Jedermann weiß, daß in dem Rohre, was den Dampf zu dem Cylinder führt, in welchem ein Stempel in die Höhe gehoben werden soll, ein durchbrochener Hahn angebracht ist, durch dessen Oeffnung aller Dampf seinen Weg nehmen muß; durch eine mit dem Schwungrad in Verbindung stehende Vorrichtung öffnet sich dieser Hahn, wenn das Rad langsamer, es schließt sich mehr oder weniger, wenn es geschwinder geht, als zur gleichförmigen Bewegung erforderlich ist. Mit dem Oeffnen des Hahns strömt mehr Dampf zu (mehr Kraft), die Bewegung der Maschine wird beschleunigt; mit dem Schließen des Hahns wird der hinzuströmende Dampf mehr oder weniger abgeschlossen, die Kraft, welche auf den Stempel wirkt, nimmt ab, die Spannung des Dampfes im Kessel nimmt zu; sie wird zu einer spätern Verwendung aufgespart. Die Spannung des Dampfes, die Kraft, wenn man will, wird hervorgebracht durch Stoffwechsel, durch Verbrennung von Kohlen unter dem Heerde der Maschine. Die Kraft steigt (die Menge des entwickelten Dampfes und seine Spannung nehmen zu) mit der Temperatur des Heerdes, welche abhängig ist von Zufuhr an Kohlen und Luft. Es finden sich an diesen Maschinen andere Vorrichtungen, welche beide zu reguliren bestimmt sind. Steigt die Spannung des Dampfes im Kessel, so schließen sich die Luftzüge, die Verbrennung wird verlangsamt, die Zufuhr an Kraft (an Dampf) vermindert; geht die Maschine langsamer, so strömt ihr mehr Dampf zu, die Luftzüge öffnen sich und die Ursache der Wärmeentwicklung (Krafterzeugung) nimmt zu, eine letzte Vorrichtung wirft dem Heerde ohne Unterlaß Kohlen zu.

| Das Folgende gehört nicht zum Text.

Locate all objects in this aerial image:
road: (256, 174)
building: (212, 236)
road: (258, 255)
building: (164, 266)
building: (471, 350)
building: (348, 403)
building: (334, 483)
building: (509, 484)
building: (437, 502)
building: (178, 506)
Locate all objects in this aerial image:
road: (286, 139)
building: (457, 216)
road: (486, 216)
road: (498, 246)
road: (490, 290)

Wenn wir nun an irgend einer Stelle des Dampfkessels die Temperatur erniedrigen, so nimmt seine Spannung ab; dies giebt sich sogleich an den Regulatoren der Kraft zu erkennen, die nun ganz die Functionen verrichten, wie wenn wir eine gewisse Quantität Dampf (Kraft) aus dem Kessel hätten heraustreten lassen; der Dampfregulator, die Luftzüge öffnen sich, die Maschine wirft sich selbst eine größere Menge Kohlen zu.

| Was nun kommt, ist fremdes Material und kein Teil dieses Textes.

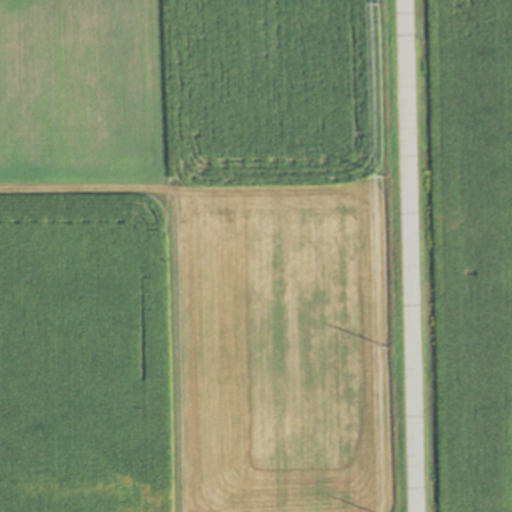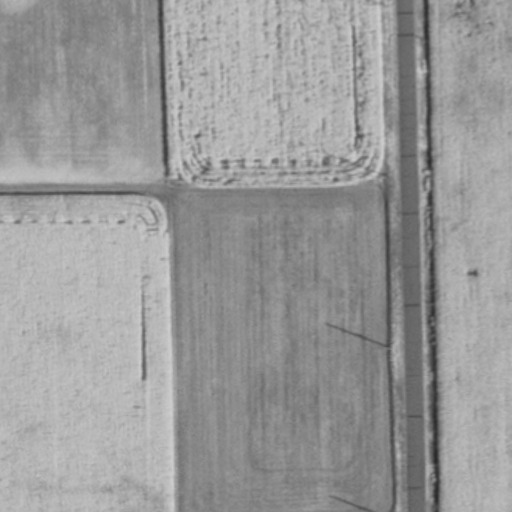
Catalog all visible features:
road: (409, 256)
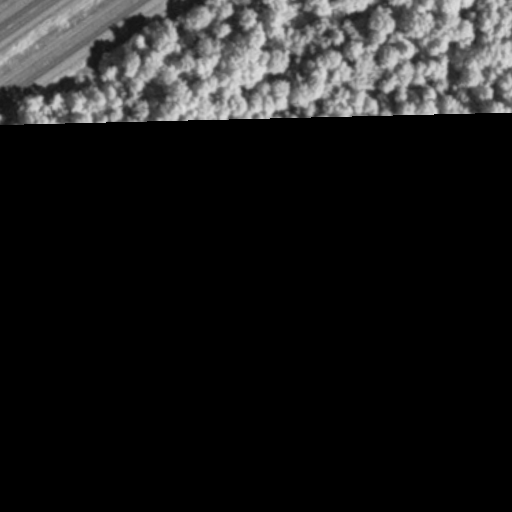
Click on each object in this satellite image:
road: (24, 16)
road: (71, 50)
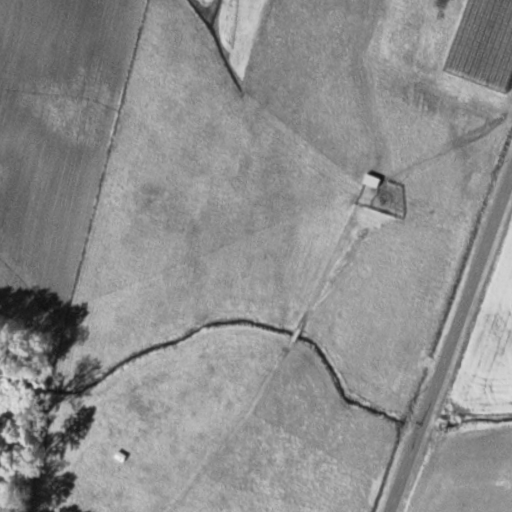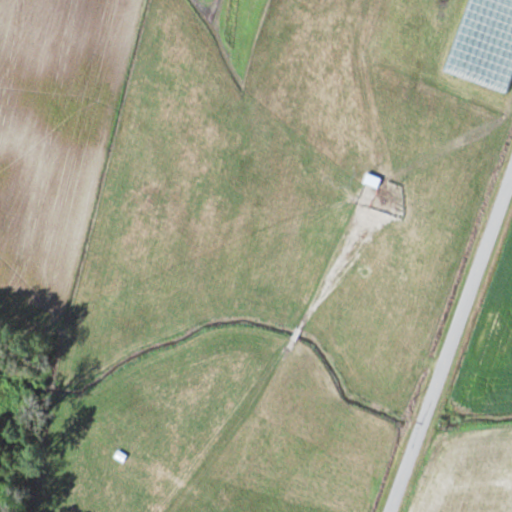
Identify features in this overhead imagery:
road: (452, 341)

Ganz ähnlich wie in diesen Maschinen, verhält es sich im Thierkörper hinsichtlich der Wärme und Krafterzeugung. Mit der Abnahme der äußern Temperatur verstärken sich die Athembewegungen, es wird Sauerstoff häufiger und in verdichteterem Zustande zugeführt, der Stoffwechsel erhöht sich, es muß mehr Nahrungsstoff zugeführt werden, wenn die Temperatur nicht wechseln soll.